* TRECHO DO DOCUMENTO:
- - -

Uma pesquisa na qual participaram cientistas brasileiros também observou esse efeito. Foi identificada a predominância de micro-organismos dos gêneros Parasutterella, Ruminococcaceae, Bacteroides e Prevotella, considerados essenciais para a saúde geral do organismo, bem como a melhora em processos que evitam o estresse oxidativo que leva à formação de placas de gordura nas artérias.
A hipótese é que tais mudanças na microbiota poderiam beneficiar a saúde cardiovascular. Dados publicados pelo The American Journal of Clinical Nutrition.
Apesar de esses achados serem promissores, ainda não está claro qual é impacto disso na saúde.
Você observa que o nível da glicose está melhor
Estudos associando o consumo de vinho tinto e o diabetes do tipo 2 avançam, mas alguns deles sugerem que, dados os efeitos antioxidantes e anti-inflamatórios do resveratrol, observa-se melhor controle das taxas de glicose, o que auxiliaria na melhora do seu uso pelo corpo e também na secreção de insulina pelo pâncreas.
Como os resultados das pesquisas ainda variam, não está totalmente esclarecida a relação entre o consumo de álcool e o aparecimento do diabetes do tipo 2. No entanto, alguns deles apontam pelo benefício do consumo moderado para grupos determinados.
Esteja atento ao fato de que o beber exagerado e frequente pode ter como consequência o diabetes e o ganho de peso, além de prejuízos na sensibilidade à insulina, no metabolismo e fígado.
Quando o quadro de diabetes já está estabelecido, o consumo de bebidas alcoólicas requer cuidadoso monitoramento da glicose.
Excessos podem resultar na piora das taxas, especialmente quando isso ocorre fora das refeições, condição que pode levar à hipoglicemia em indivíduos que fazem uso de medicações hipoglicemiantes.
Na dúvida, fale com seu médico para saber se seu quadro de saúde permite que você tome vinho tinto diariamente.
O todo-poderoso resveratrol
Encontrado naturalmente no amendoim, nas uvas, no vinho tinto e em alguns tipos de berries, como o mirtilo e a cramberry, esse componente é classificado pelos especialistas como um tipo de polifenol, e é um dos mais estudados pelos cientistas porque ele também se associa à longevidade.
Entre os principais benefícios já documentados destacam-se:
- Ação anti-inflamatória
- Antioxidante
- Antimutagênico (controle das mutações das células cancerígenas)
- Antineuroinflamatório
- Neuroprotetor
- Controle de toxinas que levam ao déficit cognitivo
- Inibição do efeito do colesterol (LDL)
- Relaxamento das artérias (endotélio)
- Supressão da coagulação
- Proteção contra a formação de placas de gordura nas artérias (aterosclerose)
Na uva, a substância está presente nas cascas e sementes, mas a concentração dela variará a depender de fatores como a origem geográfica.
Vinhos tintos possuem maior concentração desse composto porque eles são produzidos com a fruta inteira, enquanto as casca e sementes são separadas na produção do vinho branco.

- - -

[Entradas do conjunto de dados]

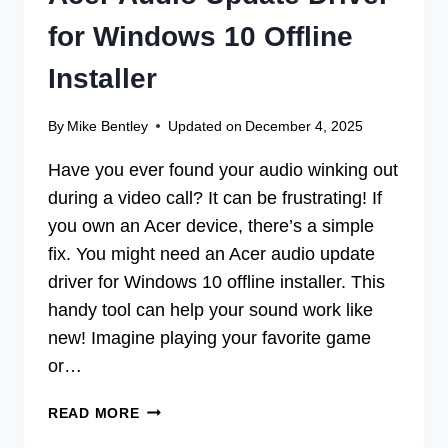
for Windows 10 Offline
Installer
By
Mike Bentley
Updated on
December 4, 2025
Have you ever found your audio winking out
during a video call? It can be frustrating! If
you own an Acer device, there’s a simple
fix. You might need an Acer audio update
driver for Windows 10 offline installer. This
handy tool can help your sound work like
new! Imagine playing your favorite game
or…
ACER
READ MORE
AUDIO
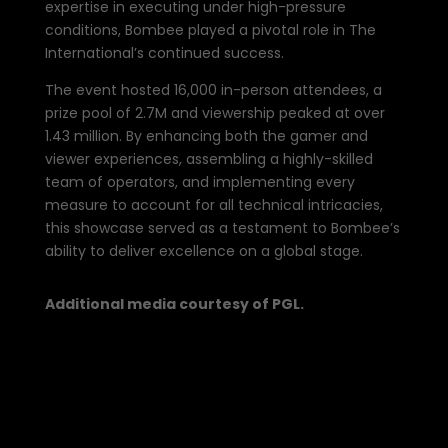
expertise in executing under high-pressure
conditions, Bombee played a pivotal role in The
International’s continued success.
The event hosted
16,000
in-person attendees, a
prize pool of 2.7M and viewership peaked at over
1.43 million. By enhancing both the gamer and
viewer experiences, assembling a highly-skilled
team of operators, and implementing every
measure to account for all technical intricacies,
this showcase served as a testament to Bombee’s
ability to deliver excellence on a global stage.
Additional media courtesy of PGL.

- - -

* A FAZER:
Indique se cada afirmação abaixo está de acordo com o trecho do documento, respondendo sim ou não e citando literalmente as palavras do trecho que decidem a resposta.
1. O resveratrol é encontrado naturalmente no amendoim.
2. Na produção do vinho branco, as cascas e sementes da uva são mantidas.
3. A relação entre o consumo de álcool e o aparecimento do diabetes do tipo 2 já está totalmente esclarecida.

* SOLUÇÃO:
1. Sim: "Encontrado naturalmente no amendoim, nas uvas, no vinho tinto e em alguns tipos de berries".
2. Não: "são separadas na produção do vinho branco".
3. Não: "não está totalmente esclarecida a relação entre o consumo de álcool e o aparecimento do diabetes do tipo 2".